• Data below:
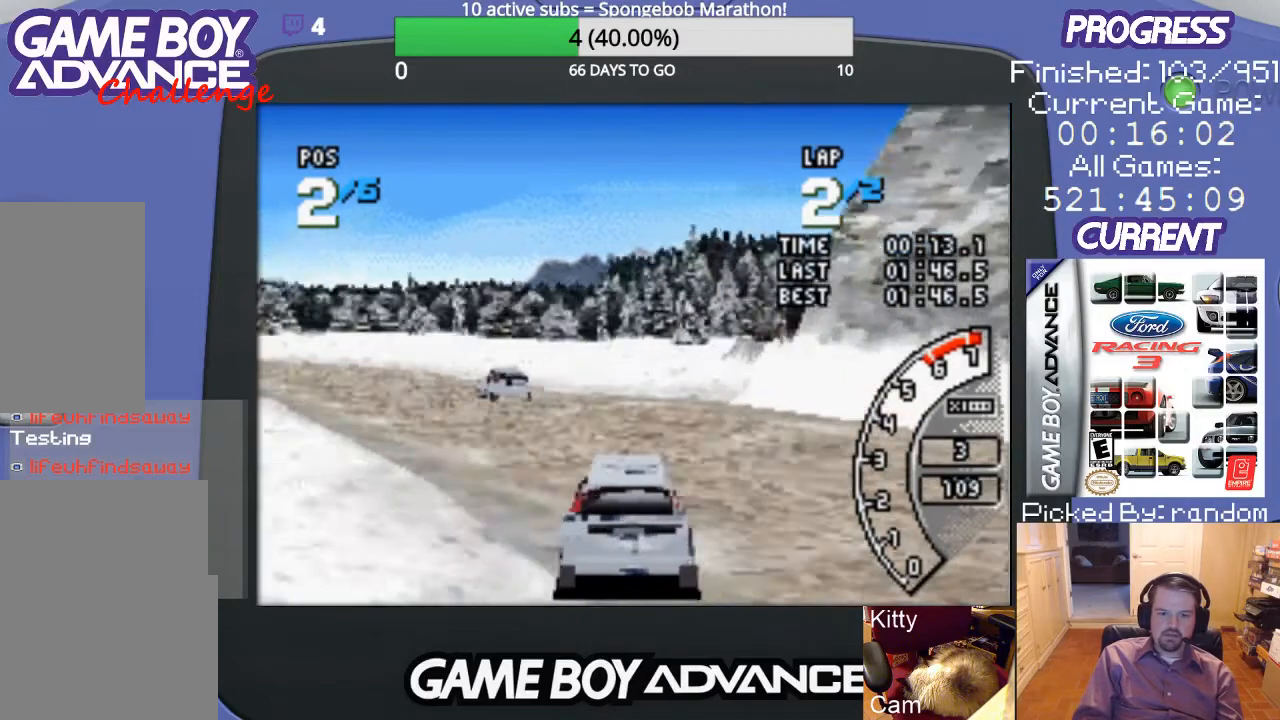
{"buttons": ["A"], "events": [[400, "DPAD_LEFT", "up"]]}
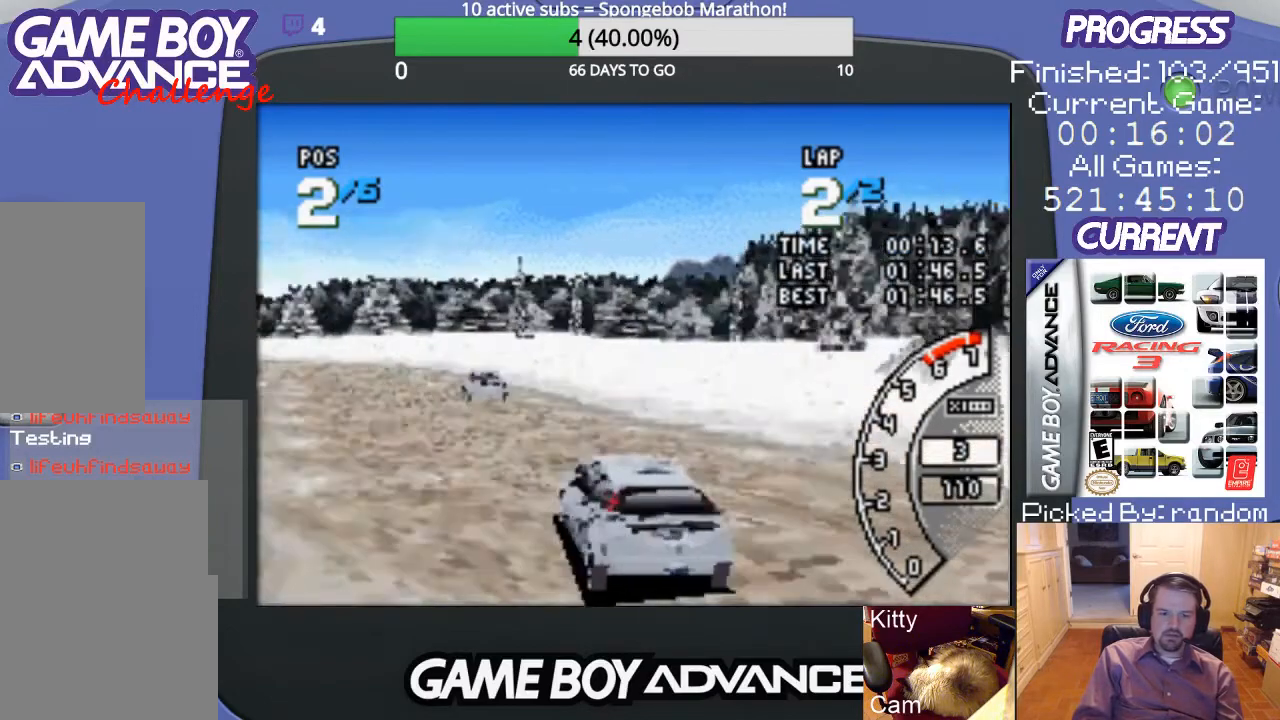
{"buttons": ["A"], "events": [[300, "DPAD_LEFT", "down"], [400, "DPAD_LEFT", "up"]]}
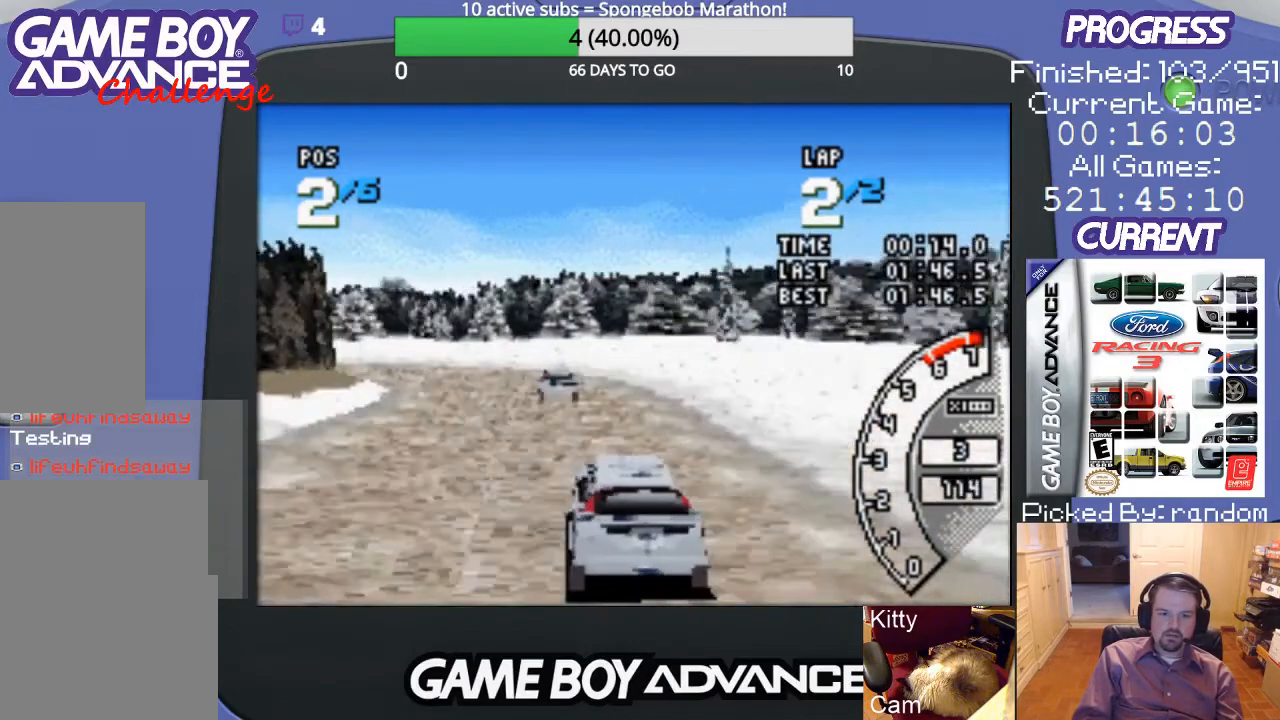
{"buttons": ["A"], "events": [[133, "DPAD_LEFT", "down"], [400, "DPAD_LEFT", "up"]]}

• Aim of the exercise:
Select all lines in the listing that include the word "down".

• Exercise result:
{"buttons": ["A"], "events": [[300, "DPAD_LEFT", "down"], [400, "DPAD_LEFT", "up"]]}
{"buttons": ["A"], "events": [[133, "DPAD_LEFT", "down"], [400, "DPAD_LEFT", "up"]]}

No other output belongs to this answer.